Maybe it has access to a bunch of tools that uh make it better at that or a bunch of MCP servers it has access to. So these are all just like individual uh threads that are happening here that like our main agent thread like kind of kicked off um in order to like answer a question that we that we gave it earlier on. Um, but this is kind of like the finished version of this demo. And and I want us to actually like take the time to learn how to build something like this or build even something more advanced than this.
If you were to go home and get started with Cloud Manage agents today, um, all the companies that I've made here are obviously fake and deal is not a real product, but I'm hoping that you guys build really, really interesting things with this. So, um, let's get let's get started on doing that. So, we're in the This is too small, isn't it? Okay, I'm going to zoom in a bunch. Um, so we're in this starter, you know, directory of this uh of this codebase and I'm just going to start my uh server for it so we can test it locally.
Um, I'm using bun because we all love bun here. Um, and because it's the starter version of this codebase, immediately we run into some problems. Uh, something's not implemented. Um, and I did this very intentionally because I wanted to walk us through some of the APIs that we have to use in order to build something like this product. Um, so very very basic at the beginning. We just want to have a sidebar that lists all of the sessions that we have, right? So, well, yeah, of course. How's that? Of course. Um, not really optimized for being super big, but that's okay.
We're going to deal with it. Um, and here's my code here. Is this big enough? Yes. Okay, great. So, first thing that we ran into is we stubbed out some sort of endpoint for listing all of our sessions. So, obviously that's not going to work. Um, and I'm going to try to implement this function. I haven't written code by hand in a little bit of time. I don't know if you guys have, but please forgive me if this is wrong. Client beta sessions.list. I guess I have a little bit of a hint up top. Okay.
Yeah, let's copy paste this. Um, and really what am I doing here? Um, I'm using the Enthropic SDK that I've imported. Uh, and all of these endpoints are kind of available in production right now. So, I just set up the SDK. Um, and I'm calling the list sessions endpoint within the the SDK. Um, and just returning that data. Relatively straightforward. And I didn't even have to refresh the page. That's how amazing Bun is. We we now have uh we now have a uh like the sessions listed from my my workspace. Um and we'll go over and talk about what these look like in the developer console shortly.

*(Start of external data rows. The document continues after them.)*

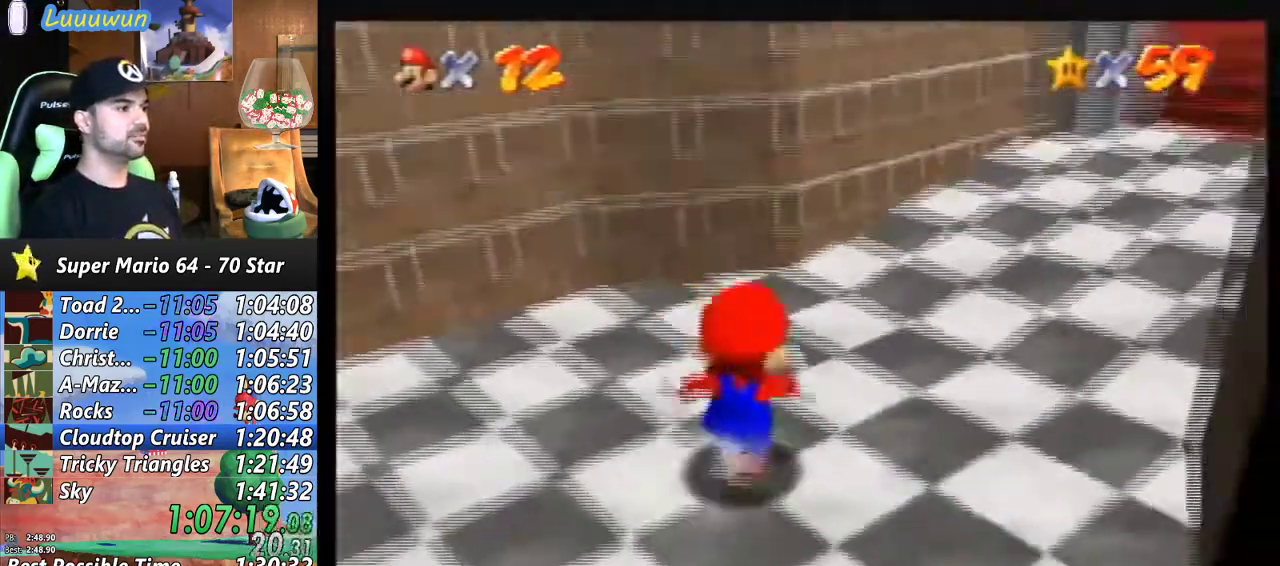
{"buttons": [], "left_stick": "up-left", "events": [[67, "left_stick", "up-right"], [133, "A", "up"], [267, "left_stick", "up"], [500, "left_stick", "up-left"]]}
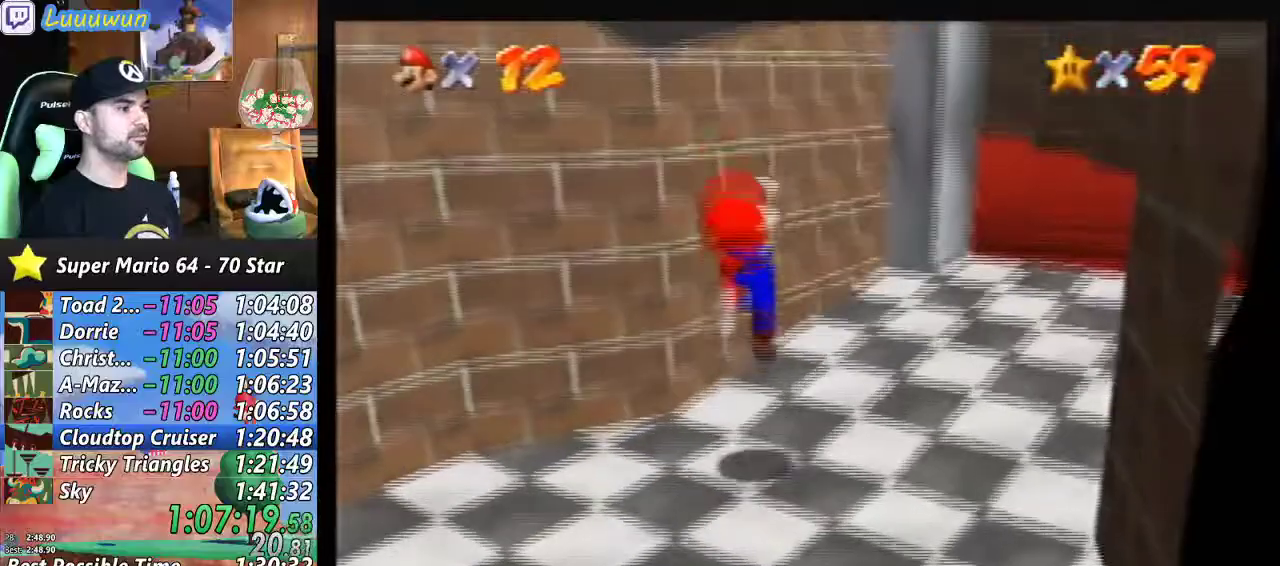
{"buttons": [], "left_stick": "down-right", "events": [[133, "A", "down"], [500, "A", "up"], [500, "left_stick", "down-right"]]}
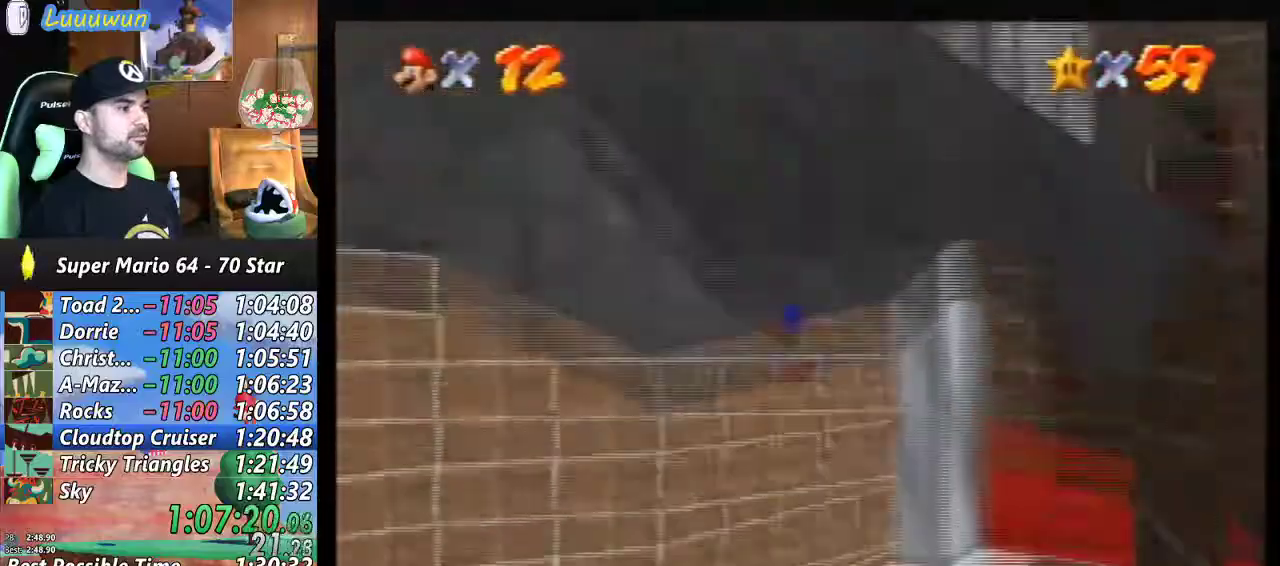
{"buttons": [], "left_stick": "down-right", "events": []}
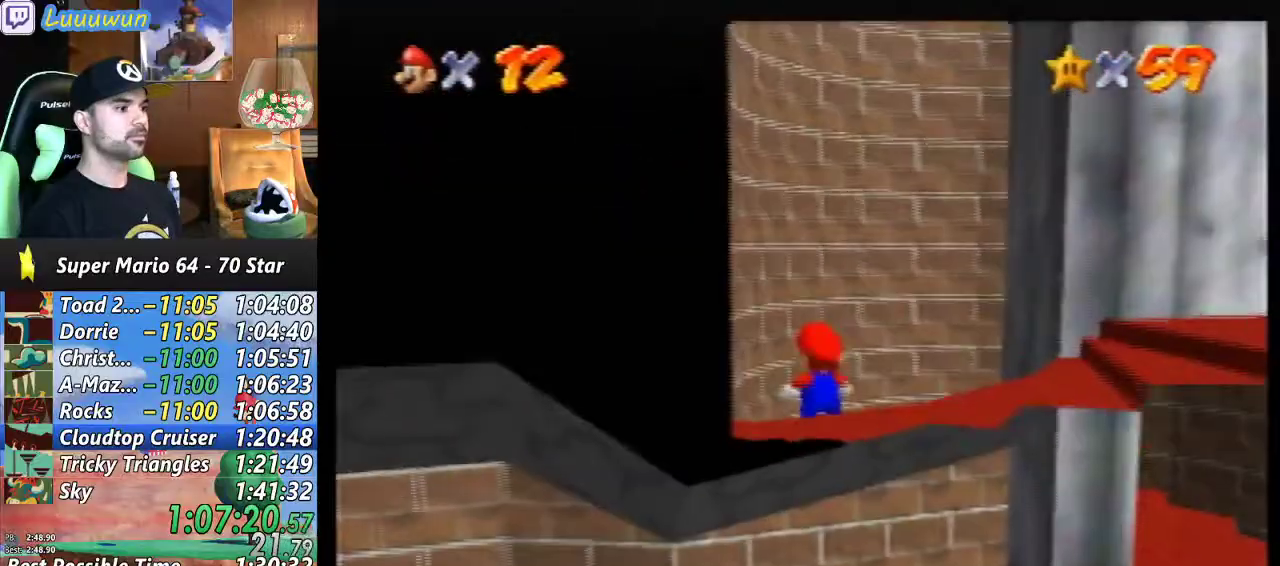
{"buttons": ["B", "Z"], "left_stick": "down-right", "events": [[400, "Z", "down"], [433, "B", "down"]]}
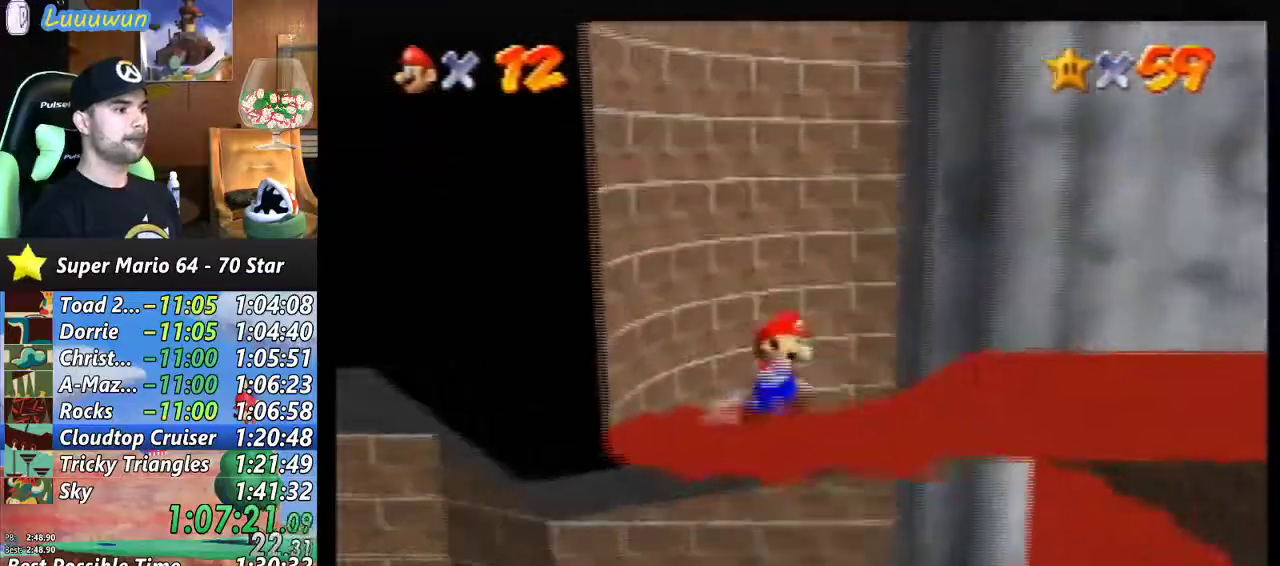
{"buttons": [], "left_stick": "right", "events": [[33, "B", "up"], [133, "Z", "up"], [233, "A", "down"], [400, "left_stick", "right"], [433, "A", "up"]]}
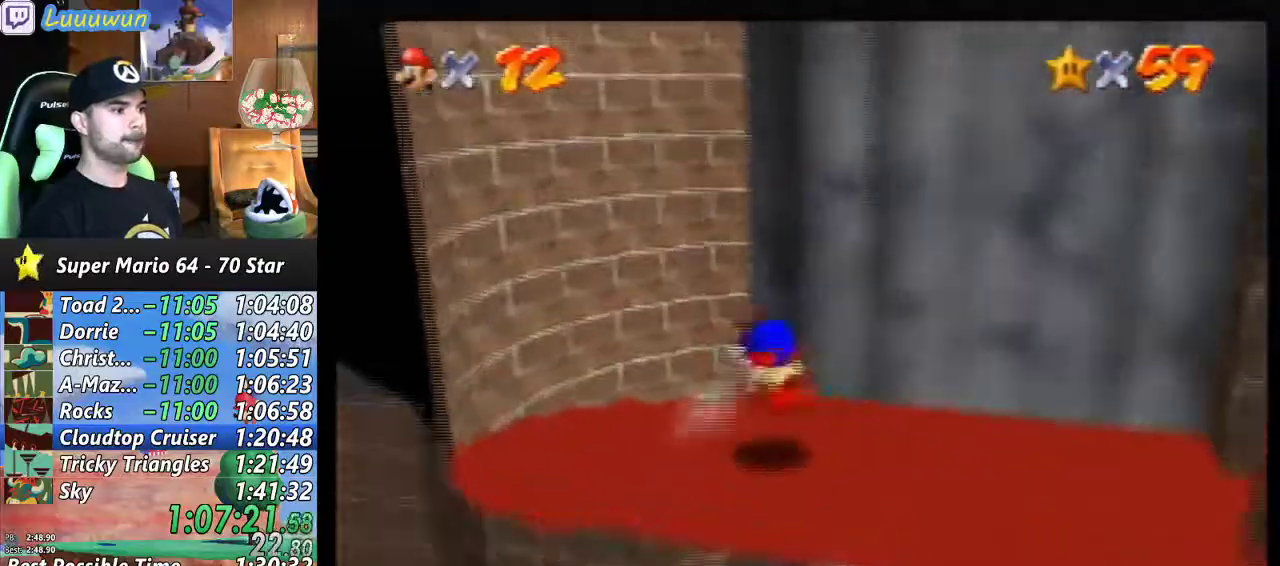
{"buttons": [], "left_stick": "right", "events": []}
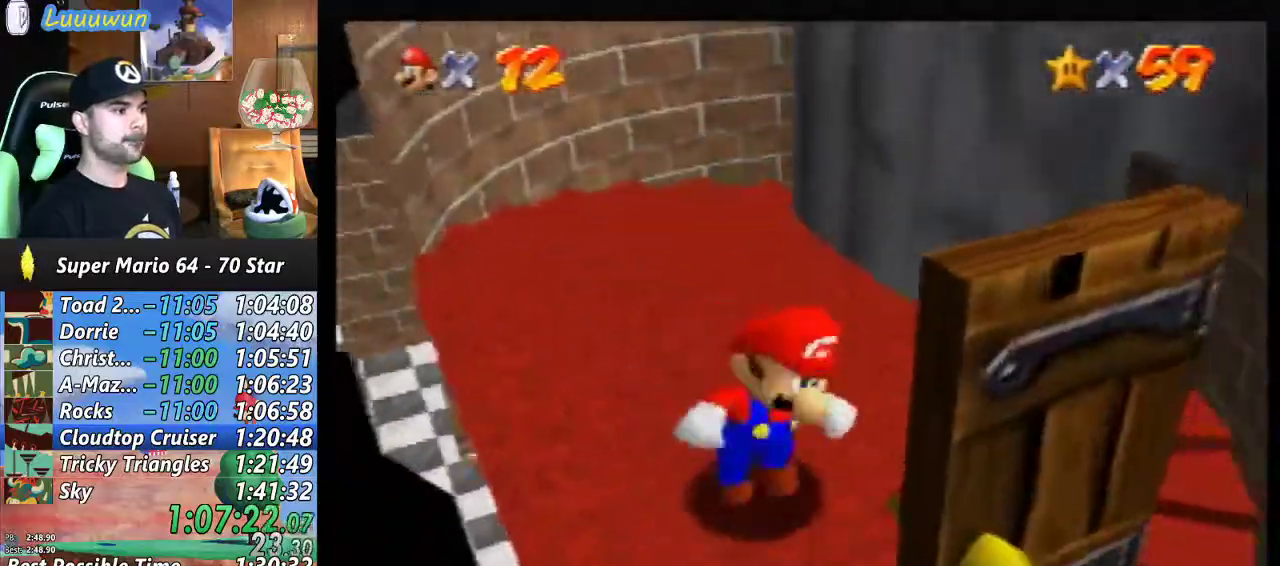
{"buttons": [], "left_stick": "right", "events": []}
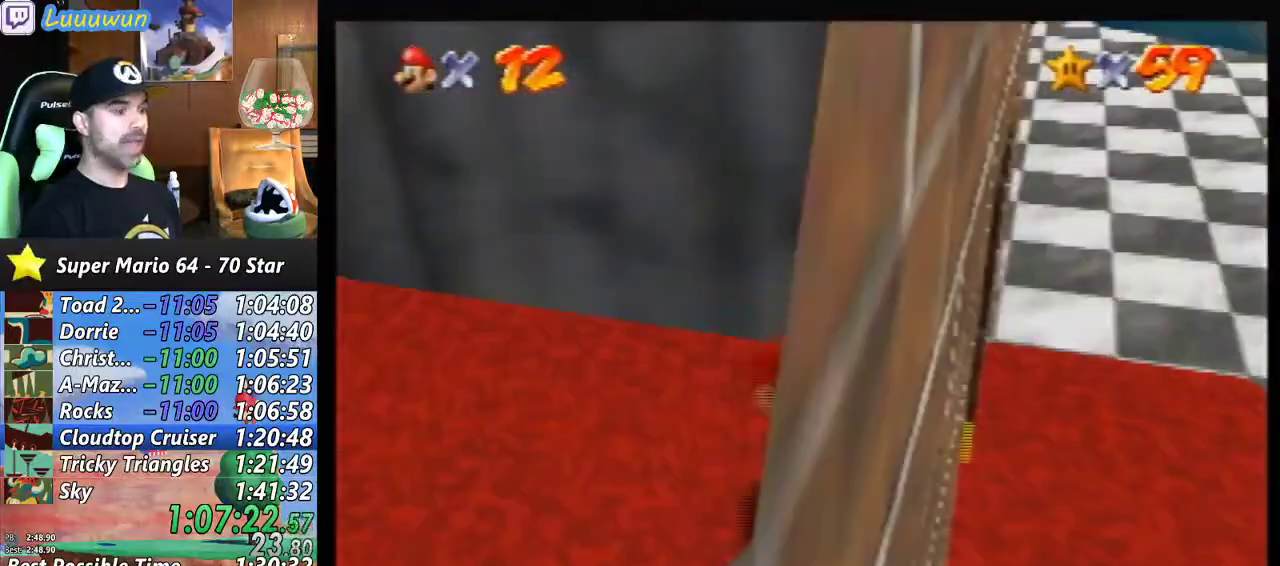
{"buttons": [], "left_stick": "center", "events": [[33, "left_stick", "center"]]}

Um next, maybe we want to implement I don't know. I wrote a bunch of to-dos that are numbered, but I don't think we should do these in this order. Um let's retrieve the session. So to-do number four. Why not? Cool. Are you going to refresh? There we go. And now we have all the data available here. Really, this is just the API response from get session. That's that's really all I'm doing here, right? Like you you list the agent here. Uh you can see all the tools that it has available. It's connected to the linear MCP.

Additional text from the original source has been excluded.